:: What needs to be done ::
Return the line containing "Draw a box round" and every line after it through the end of the entries below, with no other lines.

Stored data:
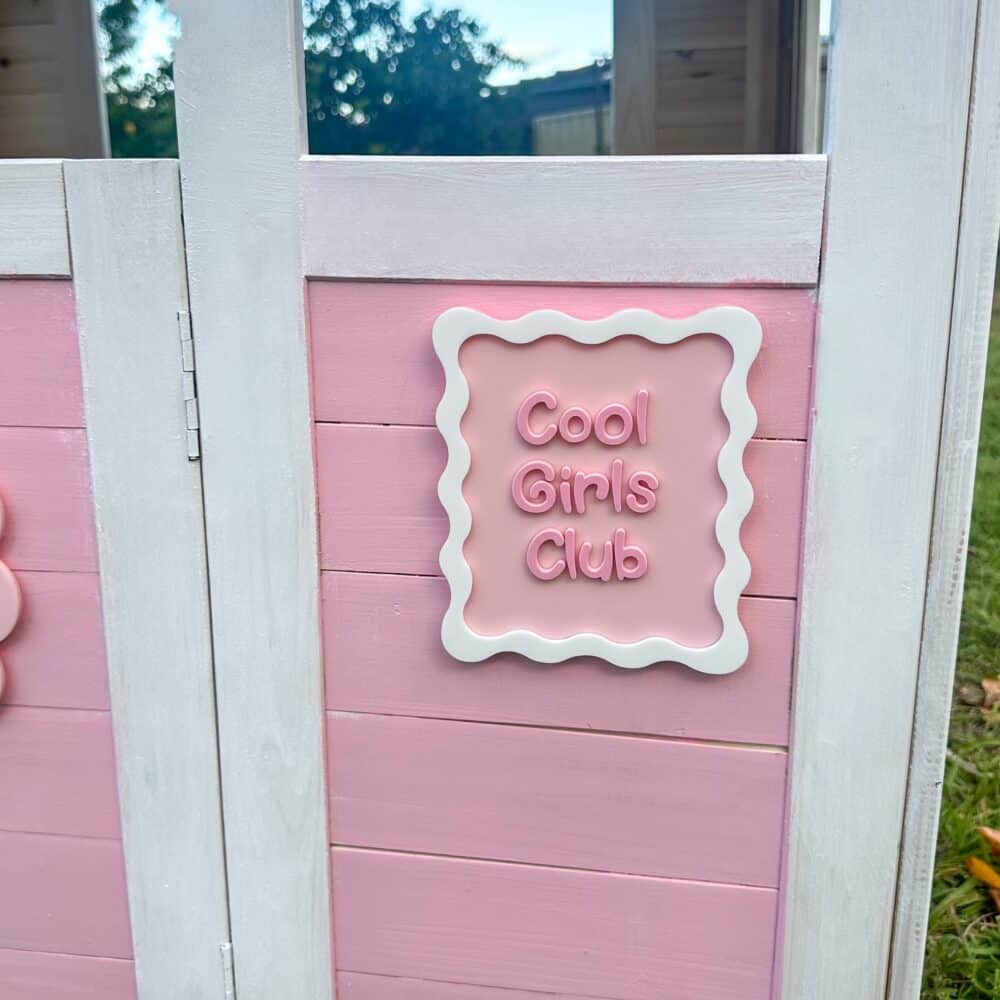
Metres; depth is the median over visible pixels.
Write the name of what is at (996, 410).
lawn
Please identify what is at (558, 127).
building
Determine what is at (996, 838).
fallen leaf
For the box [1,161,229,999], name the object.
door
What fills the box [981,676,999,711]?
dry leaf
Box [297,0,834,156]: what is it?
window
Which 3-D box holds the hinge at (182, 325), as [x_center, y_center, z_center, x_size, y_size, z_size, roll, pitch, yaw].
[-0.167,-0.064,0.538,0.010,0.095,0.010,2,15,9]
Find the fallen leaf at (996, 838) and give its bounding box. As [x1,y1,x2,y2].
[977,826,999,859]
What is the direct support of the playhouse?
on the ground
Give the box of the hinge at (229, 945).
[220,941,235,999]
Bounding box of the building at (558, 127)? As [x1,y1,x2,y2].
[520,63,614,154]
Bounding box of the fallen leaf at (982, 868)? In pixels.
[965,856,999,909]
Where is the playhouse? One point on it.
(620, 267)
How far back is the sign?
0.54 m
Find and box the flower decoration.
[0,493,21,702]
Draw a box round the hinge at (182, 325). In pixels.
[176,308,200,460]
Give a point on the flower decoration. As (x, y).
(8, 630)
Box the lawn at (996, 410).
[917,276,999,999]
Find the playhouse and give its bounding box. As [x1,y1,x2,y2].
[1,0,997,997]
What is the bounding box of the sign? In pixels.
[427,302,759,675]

:: Solution to this task ::
Draw a box round the hinge at (182, 325). In pixels.
[176,308,200,460]
Give a point on the flower decoration. As (x, y).
(8, 630)
Box the lawn at (996, 410).
[917,276,999,999]
Find the playhouse and give its bounding box. As [x1,y1,x2,y2].
[1,0,997,997]
What is the bounding box of the sign? In pixels.
[427,302,759,675]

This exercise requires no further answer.